Visit Government 2.0 Taskforce Ideas – Web 2.0 Accesibility Makeover

4 Responses
  1. 2009 October 29
    Hugh Barnes permalink

    This is definitely something that’s needed. I think 99% of Australian government websites would be vastly improved as a result. However, I would feel more comfortable entrusting the makeovers to a campaign which can set a good example itself. The AWARE website is a little short of the mark and needs the first makeover.

    • 2009 November 18
      Belinda Kerslake permalink

      Hi Hugh
      We are very open to any suggestions on improvements to the AWARe website, which we have tested with users with disabilities. If there’s things we haven’t picked up on, please feel free to email me or make comments in the community forum on the site.

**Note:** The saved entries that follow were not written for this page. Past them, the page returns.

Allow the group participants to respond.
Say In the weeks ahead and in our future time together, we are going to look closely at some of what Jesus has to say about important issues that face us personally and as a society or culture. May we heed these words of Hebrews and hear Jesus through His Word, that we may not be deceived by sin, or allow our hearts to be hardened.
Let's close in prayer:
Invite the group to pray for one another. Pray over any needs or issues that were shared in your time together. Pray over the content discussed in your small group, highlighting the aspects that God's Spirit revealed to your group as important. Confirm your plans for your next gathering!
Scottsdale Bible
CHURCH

      The website is new and on the site we ask for peoples’ views and feedback, however it would be helpful if you could be a little more specific in your feedback.

      Thank you
      Belinda Kerslake
      Media Access Australia – a not-for-profit which seeks to provide information about media access and to support development of technological solutions to media access for those with disabilities.

  2. 2009 November 2

    Please note that as with the Not for Profit PSI contest, the contest deadline for the Web 2.0 Accessibility Makeover contest has now been extended a week until 5PM November 6. We’ve updated this blog post and the contest Terms and Conditions page to reflect this.